The teacher worked for the District as a tenured elementary school teacher. In May 2016, the Board of Education issued the teacher notice of remedial warning following her refusal to cooperate with the District throughout an internal investigation and her failure to provide truthful statements. The notice warned the teacher that failing to exercise appropriate and professional judgment or failing to follow all District policies in the future would result in dismissal charges.
The following school year, the District learned that on multiple occasions, the teacher had left her classroom while students were present, including one instance where the teacher left the classroom for 30 to 40 minutes to call an airline to reschedule her flight. Altogether, the teacher left the classroom approximately 15 times during the 2017-2018 school year.

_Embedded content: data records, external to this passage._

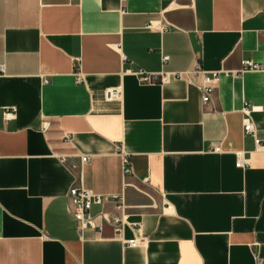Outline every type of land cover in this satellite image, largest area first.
<instances>
[{
  "label": "crops",
  "instance_id": "1",
  "mask_svg": "<svg viewBox=\"0 0 264 264\" xmlns=\"http://www.w3.org/2000/svg\"><path fill=\"white\" fill-rule=\"evenodd\" d=\"M243 60L264 66V0H0V264H257L264 69ZM196 62L218 72L207 104L200 76L129 73ZM80 185L122 198L121 237L108 224L78 236L67 191Z\"/></svg>",
  "mask_w": 264,
  "mask_h": 264
},
{
  "label": "built area",
  "instance_id": "2",
  "mask_svg": "<svg viewBox=\"0 0 264 264\" xmlns=\"http://www.w3.org/2000/svg\"><path fill=\"white\" fill-rule=\"evenodd\" d=\"M145 28L147 29H155L160 32H163L167 28V23L163 21H154L149 20L145 24ZM125 59V56H123ZM168 59V56H162V62L164 63ZM77 67V66H76ZM264 66L261 64L254 63L250 60L242 61V69L244 70H263ZM0 71H3V66L0 65ZM140 84H161L166 82L170 76H174L180 78L182 76H200L202 78L203 84L201 88V102L203 104H207L210 101L214 90V84L218 80V72L207 73L202 67L196 62L187 70L178 71V72H167V71H159V72H147L143 69H136L132 72H129ZM79 70L75 68V75L77 81H79ZM122 96L121 88H111L108 90V97L111 99H119ZM251 107L248 103H244L241 108V112L244 115V124L243 131L246 134H250L253 136V141L255 146H259L260 139L256 136L255 130L253 128V124L249 118V112ZM11 112L9 110H5L3 113L4 118H10ZM64 139L68 140L69 135L65 134ZM211 151L216 152L219 151L218 146H212ZM82 162L87 161V156L82 155ZM248 159L243 157L241 154H236L235 166L237 168H244L248 163ZM128 164L127 158L123 157V165L126 166ZM124 171H128L127 168H124ZM67 198L69 201V207L72 213V216L75 221L76 232L79 237H82L83 232L87 228H93L96 230H101L104 224H108L112 226L115 235H121V229L125 224V215L123 213L124 205L122 198L117 195H101L93 193L92 191L80 186H71L67 191ZM105 200H110L115 204V210L113 212H104L101 213L97 218L93 217L90 213V208L93 204L101 203ZM121 237V236H120ZM143 241L142 237H132L126 240H123V244L130 247L138 246ZM257 264H264V257L260 258Z\"/></svg>",
  "mask_w": 264,
  "mask_h": 264
}]
</instances>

The Board of Education dismissed the teacher at its June 2018 meeting for failing to exercise appropriate and professional judgment, in violation of the notice of remedial warning. The teacher challenged the dismissal in the circuit court claiming that she was never specifically warned that leaving the classroom could result in her dismissal. The circuit court agreed and reinstated the teacher.
On appeal to the Second District Appellate Court, the District argued that the notice of remedial warning expressly warned the teacher that her failure to exercise appropriate and professional judgment would result in dismissal. The District argued that despite the teacher’s endorsement, the Illinois School Code does not support a “specific conduct rule” requiring a board of education to identify and list in the notice of remedial warning all of the examples of conduct that could lead to dismissal. A specific conduct rule would severely restrict a board of education’s ability to dismiss deficient tenured teachers as it would allow habitual violators of policies to avoid dismissal unless and until the subsequent conduct was a mirror image of the previous conduct.
The Second District Appellate Court agreed with the District and found, “The 2016 notice to remedy specifically warned the teacher to exercise appropriate and professional judgment, to conduct herself professionally, and to follow all the District’s policies and practices. There is no question the teacher’s conduct in 2017-2018 violated these warnings.” The Second District Appellate Court rejected the specific conduct rule and affirmed the Board of Education’s decision to dismiss the teacher. The ruling is a major victory preserving the rights of school boards.